Der frühere spanische König Juan Carlos I. hat sein Land verlassen. Zeitgleich läuft gegen ihn ein Korruptionsverfahren in Spanien. Er soll 100 Millionen Euro vom saudischen König erhalten haben – später überwies er angeblich der deutschen Unternehmerin Corinna zu Sayn-Wittgenstein-Sayn einen Anteil von 65 Millionen Euro. Bisher ist sein Aufenthaltsort unbekannt.

Der ehemalige König Juan Carlos I. Ist aus Spanien geflohen. Sein aktueller Aufenthaltsort ist bisher unbekannt. Grund für seine Flucht sind Ermittlungen gegen ihn in seiner Heimat wegen Korruption.

Im August 2008, während der Weltwirtschaftskrise, erhielt König Juan Carlos I. vom damaligen saudischen König Abdullah ibn Abd al-Aziz 100 Millionen Dollar auf die Bank Mirabaud in Genf auf das Konto seiner panamaischen Stiftung transferiert (einziger Begünstigter: Juan Carlos I.).

Dies könnte im Zusammenhang mit einem Deal rund um eine Hochgeschwindigkeitsstrecke zwischen den Städten Mekka und Medina in Saudi-Arabien stehen. Im Jahr 2011 wurde einer Gruppe spanischer Unternehmen der Auftrag zum Bau der Straße erteilt.

2012 überwies Juan Carlos I. von dem vom saudischen Königshaus erhaltenen Geld ca. 65 Millionen Euro an seine enge Vertraute – möglicherweise Geliebte – Corinna Prinzessin zu Sayn-Wittgenstein-Sayn. Bei ihr handelt es sich um eine deutsche Unternehmerin.

Die Genfer Staatsanwaltschaft eröffnete 2018 aufgrund dieser Transaktionen ein Verfahren wegen mutmaßlicher schwerer Geldwäsche. Die spanischen Medien erfuhren erst Anfang März 2020 davon.
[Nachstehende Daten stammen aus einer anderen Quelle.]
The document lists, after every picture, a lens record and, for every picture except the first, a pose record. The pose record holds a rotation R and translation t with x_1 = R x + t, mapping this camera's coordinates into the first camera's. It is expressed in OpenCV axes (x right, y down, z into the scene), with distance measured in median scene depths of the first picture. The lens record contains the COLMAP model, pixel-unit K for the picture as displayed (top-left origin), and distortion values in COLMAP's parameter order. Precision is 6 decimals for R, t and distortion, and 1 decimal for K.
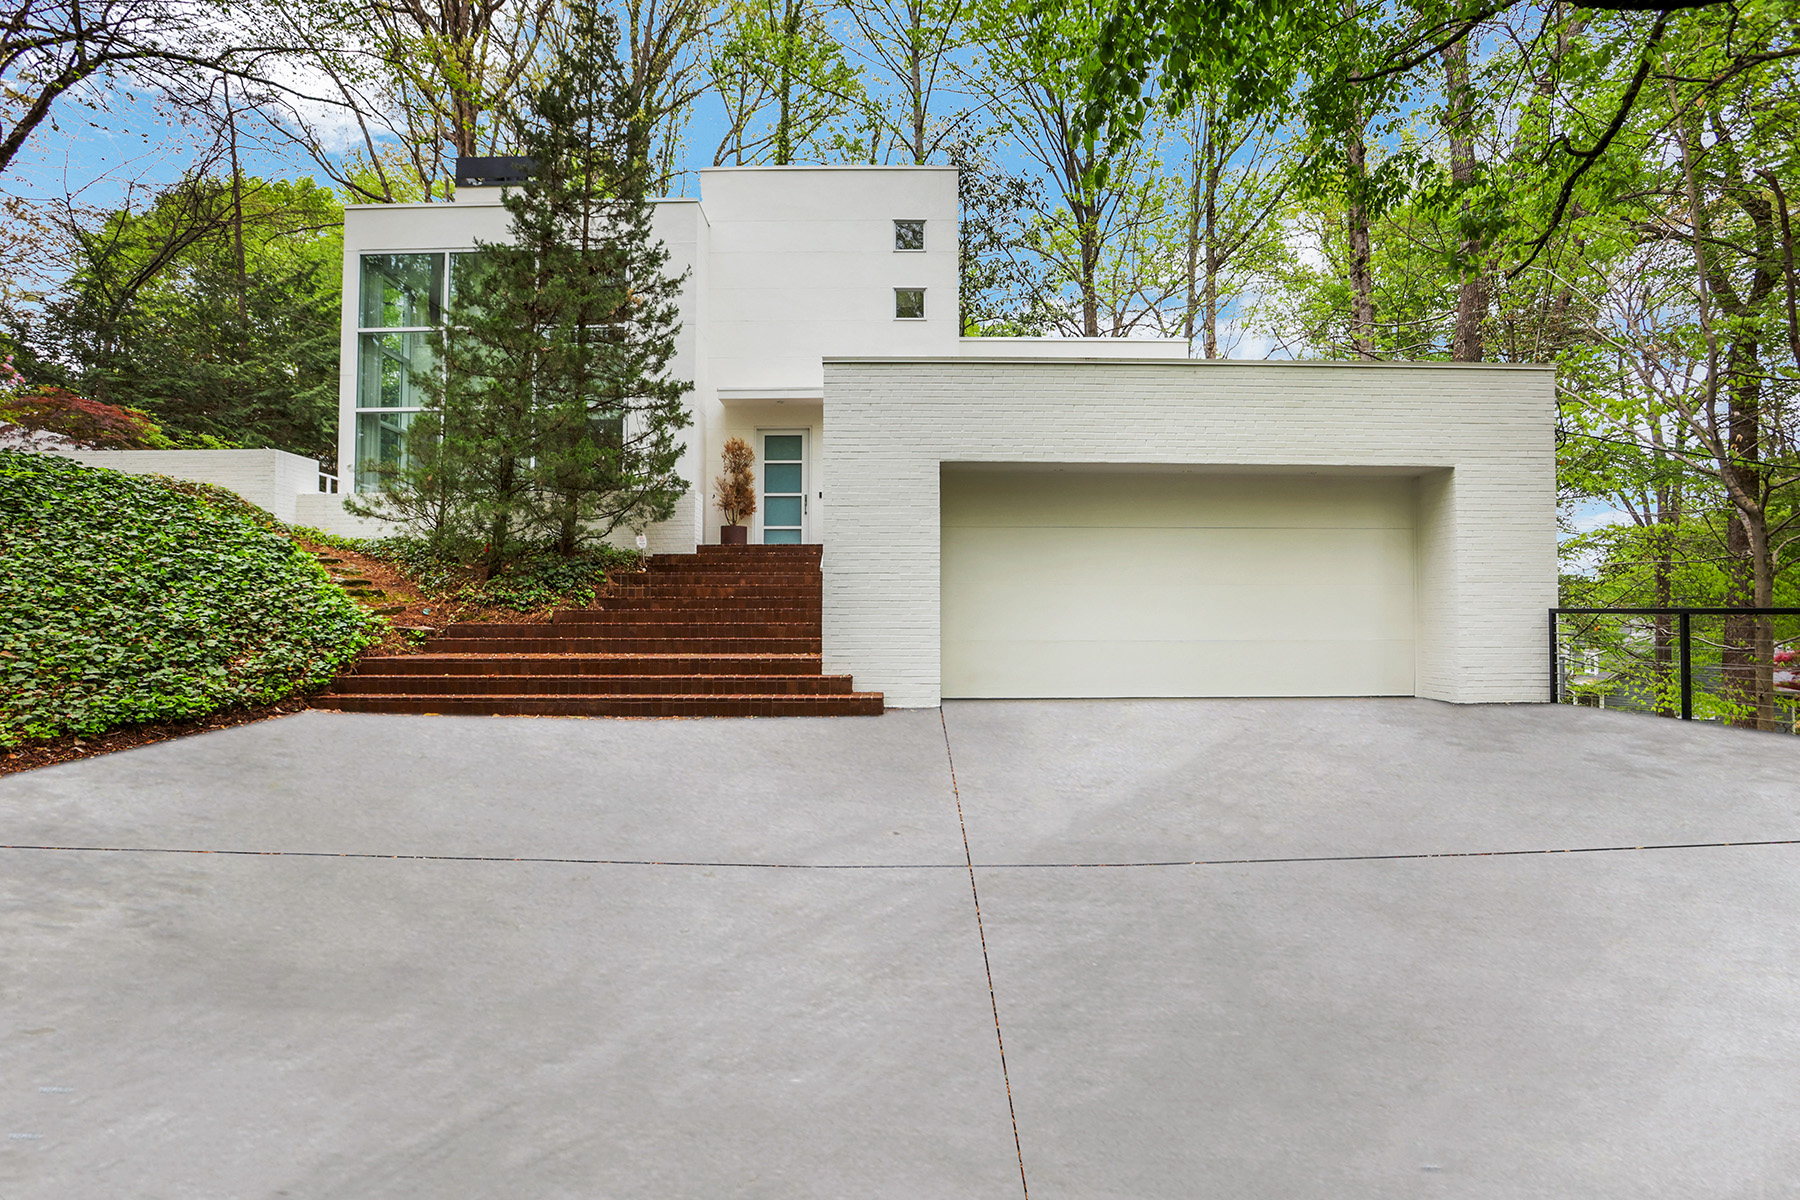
lens RADIAL K [[861.9, 0, 900.0], [0, 861.9, 600.0], [0, 0, 1]] dist [-0.028568, -0.000082]
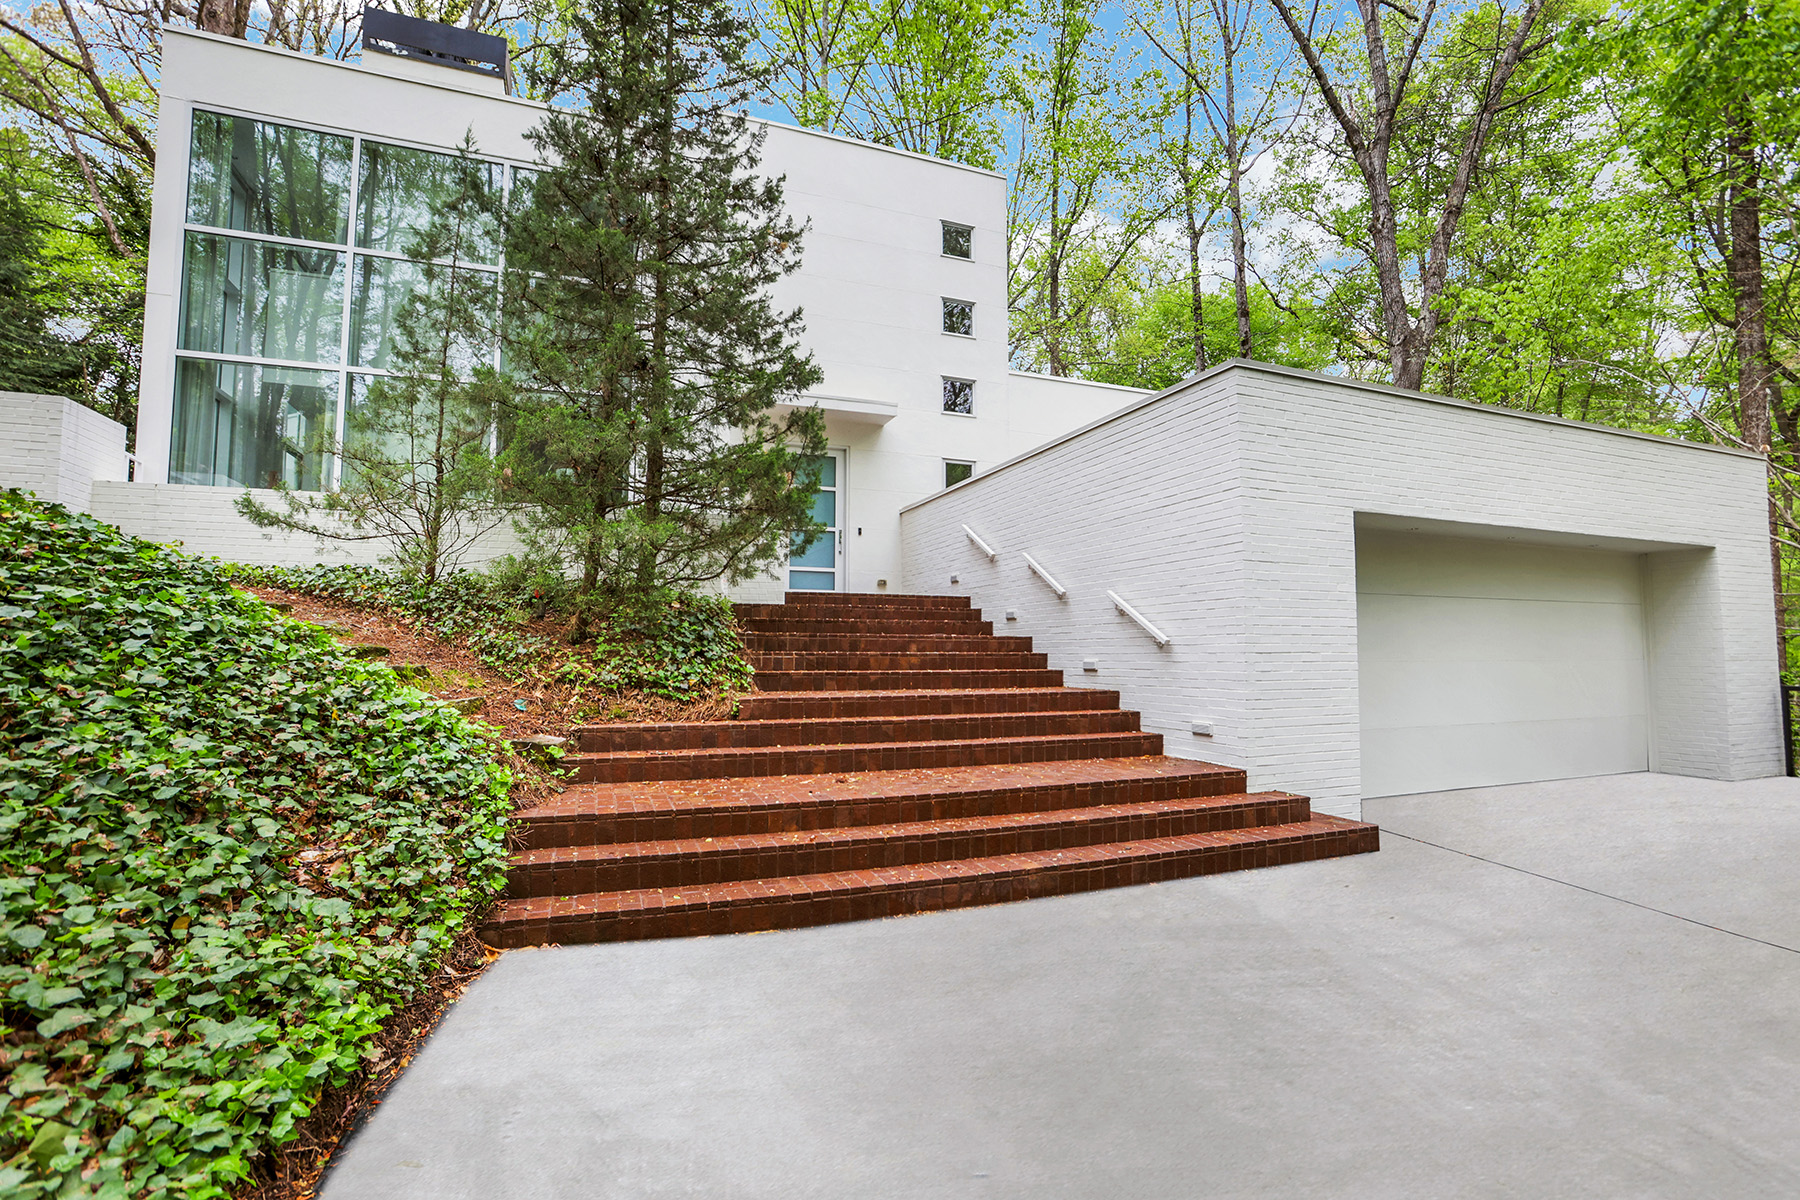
lens RADIAL K [[817.7, 0, 900.0], [0, 817.7, 600.0], [0, 0, 1]] dist [-0.001560, 0.000023]
pose [[0.924625, 0.023588, 0.380147, -0.621954], [-0.009018, 0.999156, -0.040063, -0.045073], [-0.380771, 0.033615, 0.924058, 0.467673]]
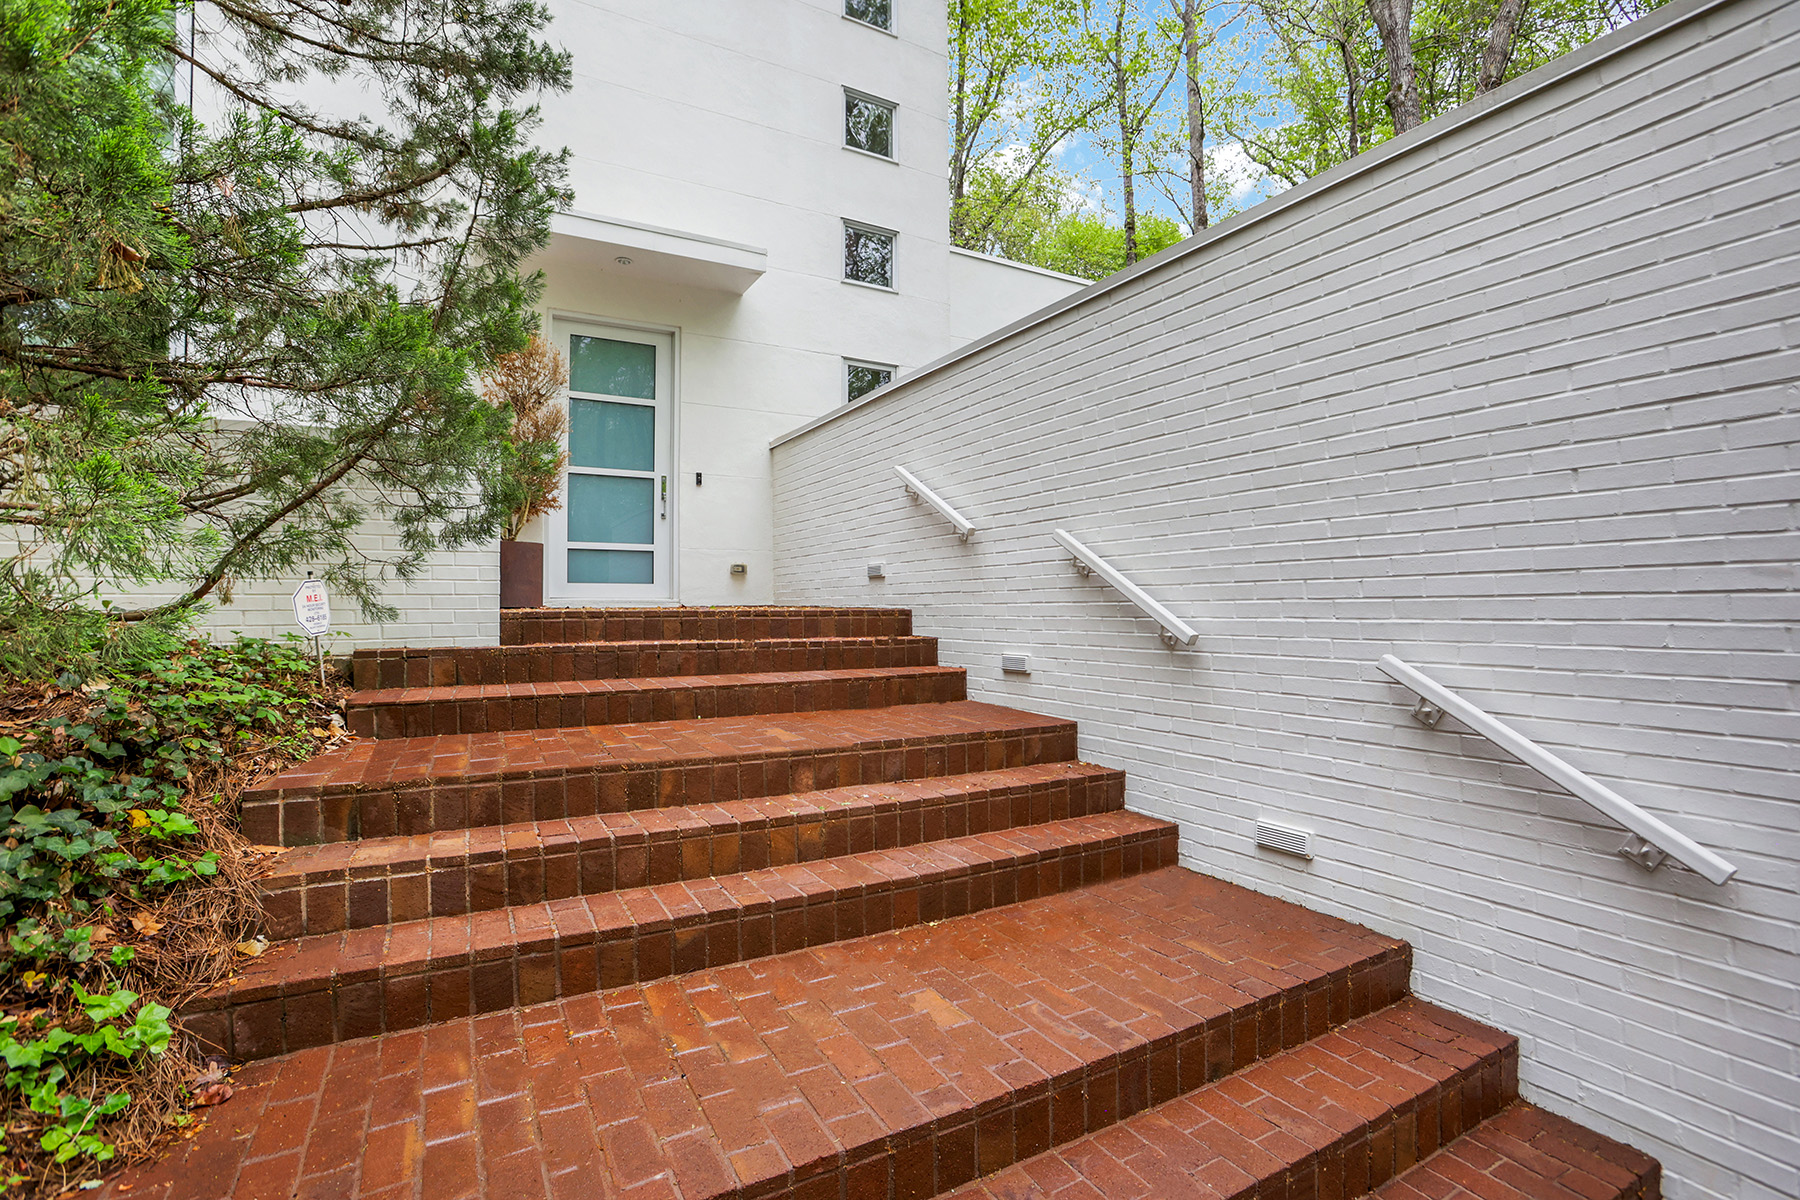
lens RADIAL K [[817.7, 0, 900.0], [0, 817.7, 600.0], [0, 0, 1]] dist [-0.001560, 0.000023]
pose [[0.849270, 0.009002, 0.527883, -0.414618], [-0.016157, 0.999829, 0.008944, -0.106010], [-0.527712, -0.016125, 0.849270, 0.981164]]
Felipe VI. verzichtet auf Erbe

Aufgrund der mutmaßlichen finanziellen Unregelmäßigkeiten hat Spaniens derzeitiger König Felipe VI. am 15. März 2020 angekündigt, auf jedes Erbe seines Vaters zu verzichten sowie ihm das jährliche Gehalt zu entziehen (2019 rund 194.000 Euro). Felipe VI. ist beim Tod seines Vaters als Begünstigter zweier Offshore-Stiftungen aufgeführt, davon habe er jedoch erst 2019 Kenntnis erhalten.

Im Juni hat der Oberste Gerichtshof Spaniens ein Ermittlungsverfahren zur Verwicklung von Juan Carlos in eine Korruptionsaffäre eingeleitet.

Ex-König flieht aus Spanien

Am 3. August 2020 veröffentlichte schließlich der Zarzuela-Palast einen Brief von Juan Carlos I. an seinen Sohn. In diesem Brief kündigte er an, dass er Spanien verlassen und ins Ausland gehen wolle. Am Folgetag wurde berichtet, dass Juan Carlos das Land bereits verlassen habe – offenbar wurde er daran nicht gehindert. Sein Aufenthaltsort ist derzeit nicht bekannt.